DATA —
☆ ☆ ☆ ☆ ☆

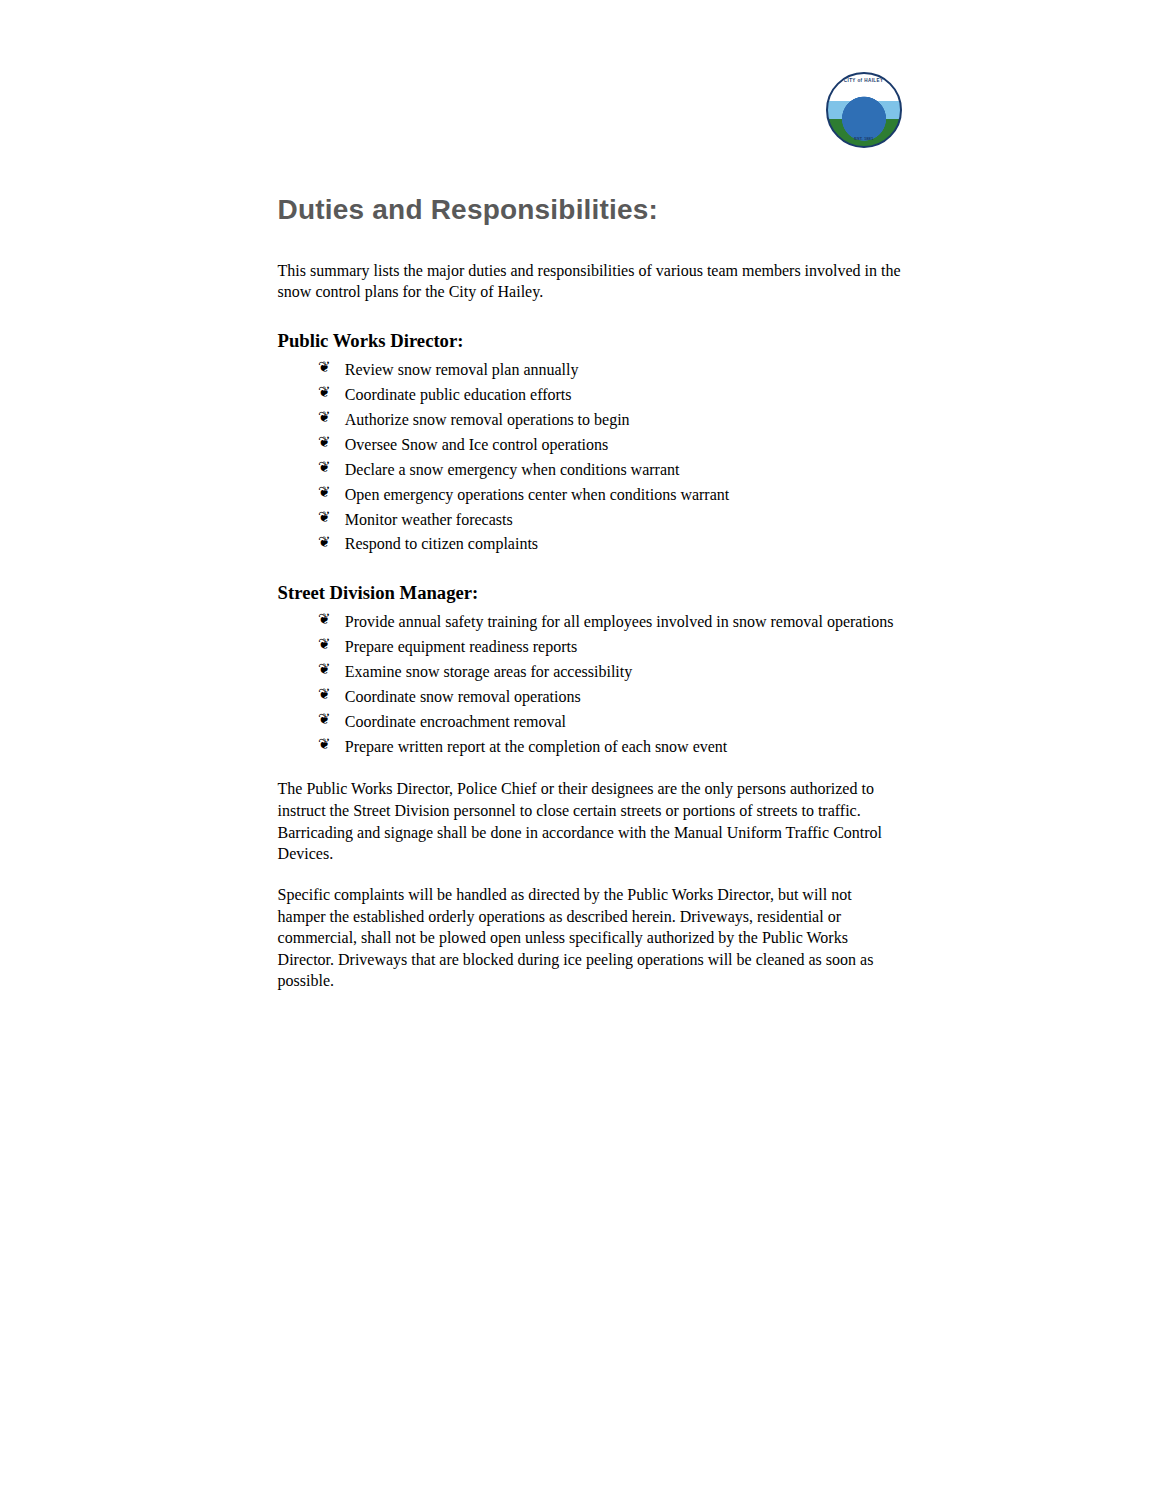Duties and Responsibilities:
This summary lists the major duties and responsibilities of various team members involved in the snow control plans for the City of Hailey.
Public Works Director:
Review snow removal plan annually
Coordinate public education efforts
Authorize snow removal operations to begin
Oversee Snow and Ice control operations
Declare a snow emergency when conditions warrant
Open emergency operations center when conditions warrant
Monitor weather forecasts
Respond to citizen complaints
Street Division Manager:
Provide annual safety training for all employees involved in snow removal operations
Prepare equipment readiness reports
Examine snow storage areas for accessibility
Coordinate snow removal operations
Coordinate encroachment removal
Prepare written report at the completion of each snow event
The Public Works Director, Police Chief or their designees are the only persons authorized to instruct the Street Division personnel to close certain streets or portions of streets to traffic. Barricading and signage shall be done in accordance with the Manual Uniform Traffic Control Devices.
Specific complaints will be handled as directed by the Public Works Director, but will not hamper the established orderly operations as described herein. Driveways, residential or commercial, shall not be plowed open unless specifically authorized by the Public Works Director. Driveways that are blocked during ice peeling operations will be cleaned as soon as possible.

☆ ☆ ☆ ☆ ☆

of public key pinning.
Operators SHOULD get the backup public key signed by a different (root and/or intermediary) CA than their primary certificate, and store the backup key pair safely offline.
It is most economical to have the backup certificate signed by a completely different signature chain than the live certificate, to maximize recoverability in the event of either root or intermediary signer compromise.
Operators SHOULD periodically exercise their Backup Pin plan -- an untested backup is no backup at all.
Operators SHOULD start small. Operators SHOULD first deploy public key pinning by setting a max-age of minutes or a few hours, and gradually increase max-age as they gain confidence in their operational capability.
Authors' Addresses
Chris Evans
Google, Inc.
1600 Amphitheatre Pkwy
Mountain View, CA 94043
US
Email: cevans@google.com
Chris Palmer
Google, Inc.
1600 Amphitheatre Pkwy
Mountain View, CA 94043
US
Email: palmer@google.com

☆ ☆ ☆ ☆ ☆

TASK TO COMPLETE — Out of the data above, transcribe exactly and only the lines starting with the line that has "Coordinate encroachment removal" and going on through the line that has "The Public Works Director, Police", both included.

ANSWER BOX —
Coordinate encroachment removal
Prepare written report at the completion of each snow event
The Public Works Director, Police Chief or their designees are the only persons authorized to instruct the Street Division personnel to close certain streets or portions of streets to traffic. Barricading and signage shall be done in accordance with the Manual Uniform Traffic Control Devices.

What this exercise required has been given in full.